Она протянула тонкую, но, судя по энергичному пожатию, довольно развитую физически руку, и мы поздоровались, будто старые знакомые.

Я спросил, не страшно ли ей здесь одной. Надя улыбнулась и ответила, что не страшно. Во-первых, ее дом совсем рядом, неподалеку от парка, во-вторых, пруд только кажется таким безлюдным — на самом деле его нередко посещают отдыхающие. Потом она, обращая мое внимание на плохо заметную за деревьями дорожку, добавила, что сюда ее в определенное время дня привозит из дома мать.

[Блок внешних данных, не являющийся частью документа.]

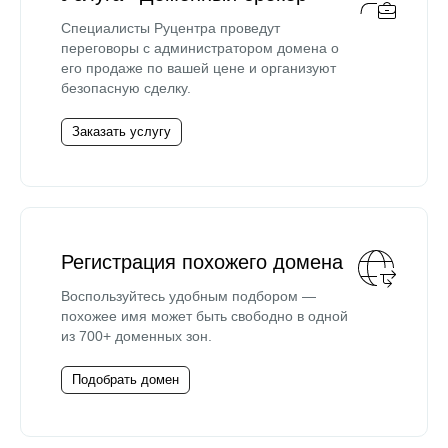
Специалисты Руцентра проведут
переговоры с администратором домена о
его продаже по вашей цене и организуют
безопасную сделку.
Заказать услугу
Регистрация похожего домена
Воспользуйтесь удобным подбором —
похожее имя может быть свободно в одной
из 700+ доменных зон.
Подобрать домен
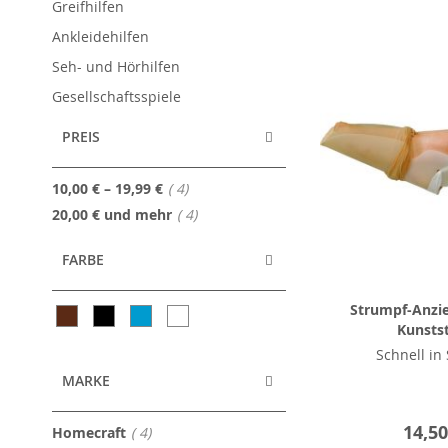
Greifhilfen
Ankleidehilfen
Seh- und Hörhilfen
Gesellschaftsspiele
PREIS
Artikel
10,00 €
–
19,99 €
4
Artikel
20,00 €
und mehr
4
FARBE
Strumpf-Anzie
Kunstst
Schnell in
MARKE
14,50
Artikel
Homecraft
4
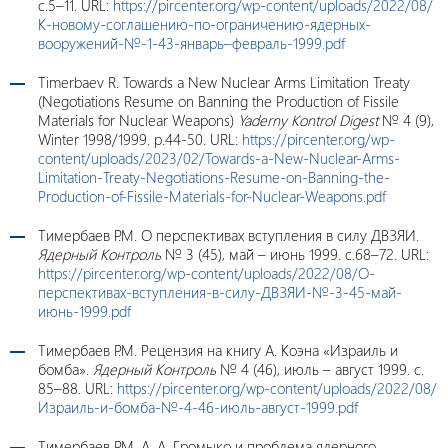
с.5–11. URL:
https://pircenter.org/wp-content/uploads/2022/08/
К-новому-соглашению-по-ограничению-ядерных-
вооружений-№-1-43-январь–февраль-1999.pdf
Timerbaev R. Towards a New Nuclear Arms Limitation Treaty
(Negotiations Resume on Banning the Production of Fissile
Materials for Nuclear Weapons)
Yaderny Kontrol
Digest
№ 4 (9),
Winter 1998/1999. p.44-50. URL:
https://pircenter.org/wp-
content/uploads/2023/02/Towards-a-New-Nuclear-Arms-
Limitation-Treaty-Negotiations-Resume-on-Banning-the-
Production-of-Fissile-Materials-for-Nuclear-Weapons.pdf
Тимербаев Р.М. О перспективах вступления в силу ДВЗЯИ.
Ядерный Контроль
№ 3 (45), май – июнь 1999. c.68–72. URL:
https://pircenter.org/wp-content/uploads/2022/08/О-
перспективах-вступления-в-силу-ДВЗЯИ-№-3-45-май-
июнь-1999.pdf
Тимербаев Р.М. Рецензия на книгу А. Коэна «Израиль и
бомба».
Ядерный Контроль
№ 4 (46), июль – август 1999. c.
85–88. URL:
https://pircenter.org/wp-content/uploads/2022/08/
Израиль-и-бомба-№-4-46-июль-август-1999.pdf
Тимербаев Р.М. А. А. Громыко и проблема ядерного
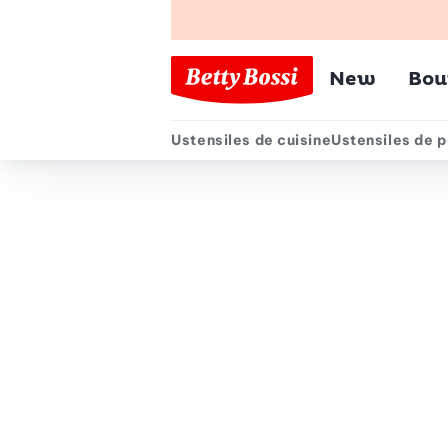
Menu pr
New
Bou
Ustensiles de cuisine
Ustensiles de p
Menu secondair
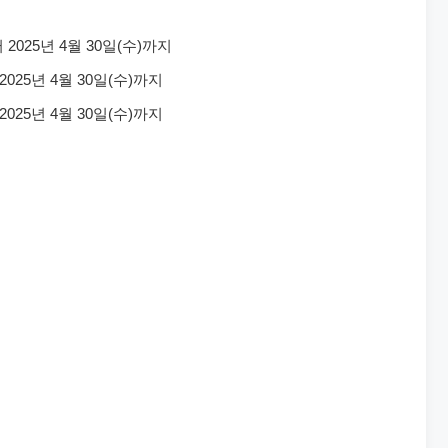
터 2025년 4월 30일(수)까지
 2025년 4월 30일(수)까지
 2025년 4월 30일(수)까지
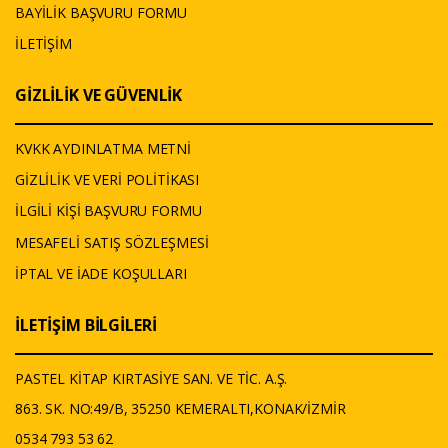
BAYİLİK BAŞVURU FORMU
İLETİŞİM
GİZLİLİK VE GÜVENLİK
KVKK AYDINLATMA METNİ
GİZLİLİK VE VERİ POLİTİKASI
İLGİLİ KİŞİ BAŞVURU FORMU
MESAFELİ SATIŞ SÖZLEŞMESİ
İPTAL VE İADE KOŞULLARI
İLETİŞİM BİLGİLERİ
PASTEL KİTAP KIRTASİYE SAN. VE TİC. A.Ş.
863. SK. NO:49/B, 35250 KEMERALTI,KONAK/İZMİR
0534 793 53 62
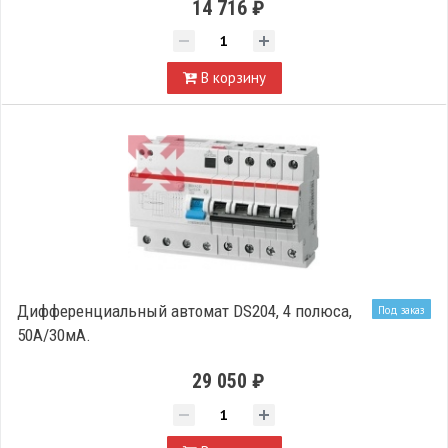
14 716 ₽
В корзину
Дифференциальный автомат DS204, 4 полюса,
Под заказ
50А/30мА.
29 050 ₽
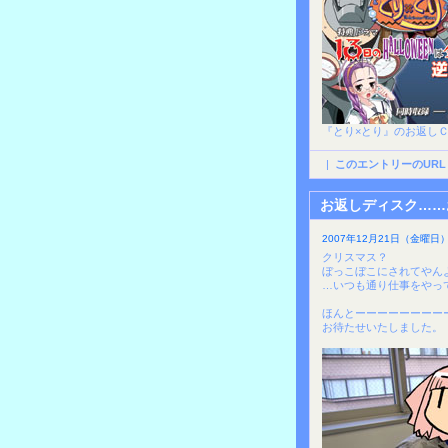
『とり×とり』のお返し
|
このエントリーのURL
お返しディスク……
2007年12月21日（金曜日）
クリスマス？
ぼっこぼこにされてやんよ
…いつも通り仕事をやっ
ほんとーーーーーーーー
お待たせいたしました。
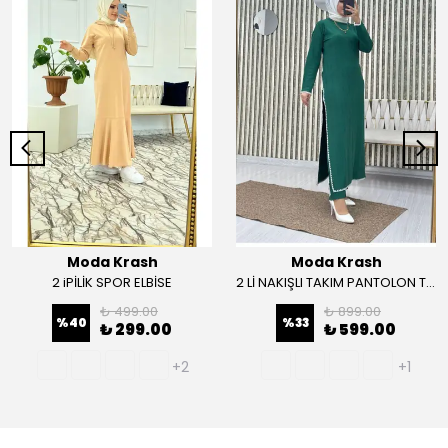
Moda Krash
Moda Krash
2 iPİLİK SPOR ELBİSE
2 Lİ NAKIŞLI TAKIM PANTOLON TUNİK
₺ 499.00
₺ 899.00
%
40
%
33
₺ 299.00
₺ 599.00
+2
+1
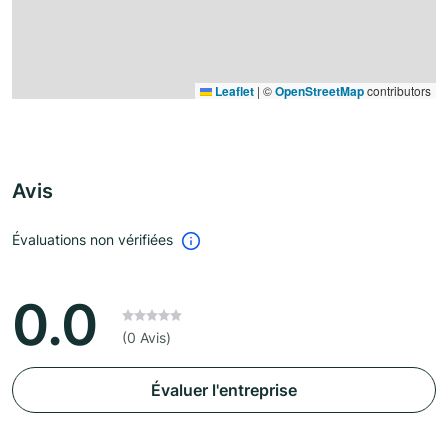
Leaflet
|
©
OpenStreetMap
contributors
Avis
Évaluations non vérifiées
0.0
(0 Avis)
Évaluer l'entreprise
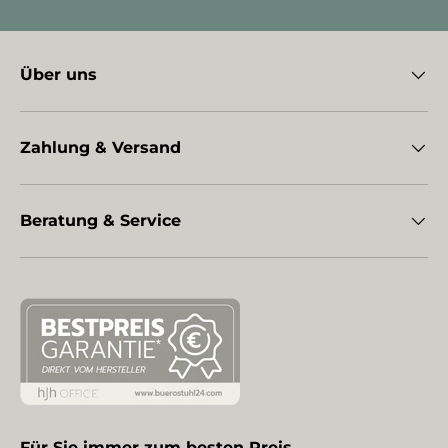
Über uns
Zahlung & Versand
Beratung & Service
Für Sie immer zum besten Preis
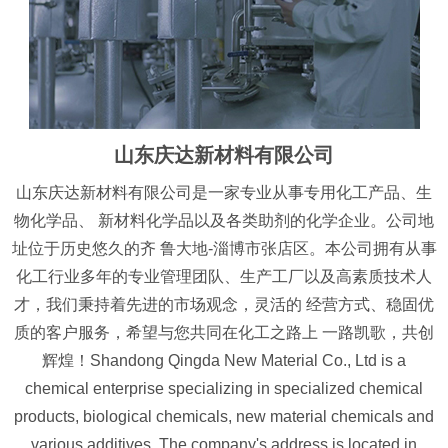
山东庆达新材料有限公司
山东庆达新材料有限公司是一家专业从事专用化工产品、生
物化学品、 新材料化学品以及各类助剂的化学企业。公司地
址位于历史悠久的齐 鲁大地-淄博市张店区。本公司拥有从事
化工行业多年的专业管理团队、生产工厂以及高素质技术人
才，我们秉持着先进的市场观念，灵活的 经营方式、稳固优
质的客户服务，希望与您共同在化工之路上 一路凯歌，共创
辉煌！Shandong Qingda New Material Co., Ltd is a
chemical enterprise specializing in specialized chemical
products, biological chemicals, new material chemicals and
various additives. The company's address is located in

Мы, как иногда бывает, сразу начали разговаривать легко и доверительно. С первых же ее слов я ощутил, что ей одинаково чужды и позирование, и болезненная мнительность, что она вполне философски относится к своему положению и, не сбрасывая его со счетов, во всем остальном чувствует себя нормальным человеком. Перебросившись с ней еще несколькими дружескими фразами, я извинился и вновь отошел. Увлекшись, я долгое время молча действовал кистью; наконец меня опять потянуло к этой девушке, я стал закрывать этюдник, но Надя попросила показать ей мою работу.

Она внимательно посмотрела ее и заметила, что у меня хорошо получились и деревья, и участок пруда между ними, и солнечное освещение, но пейзаж мало походит на натуру, он какой-то не совсем здешний. Я объяснил, что, главным образом, стремлюсь передать собственное настроение, а многие детали придумываю на ходу, в зависимости от того, что чувствую. Она меня прекрасно поняла и даже подтвердила мои слова собственными познаниями в этой области, которые у нее имелись благодаря любознательности.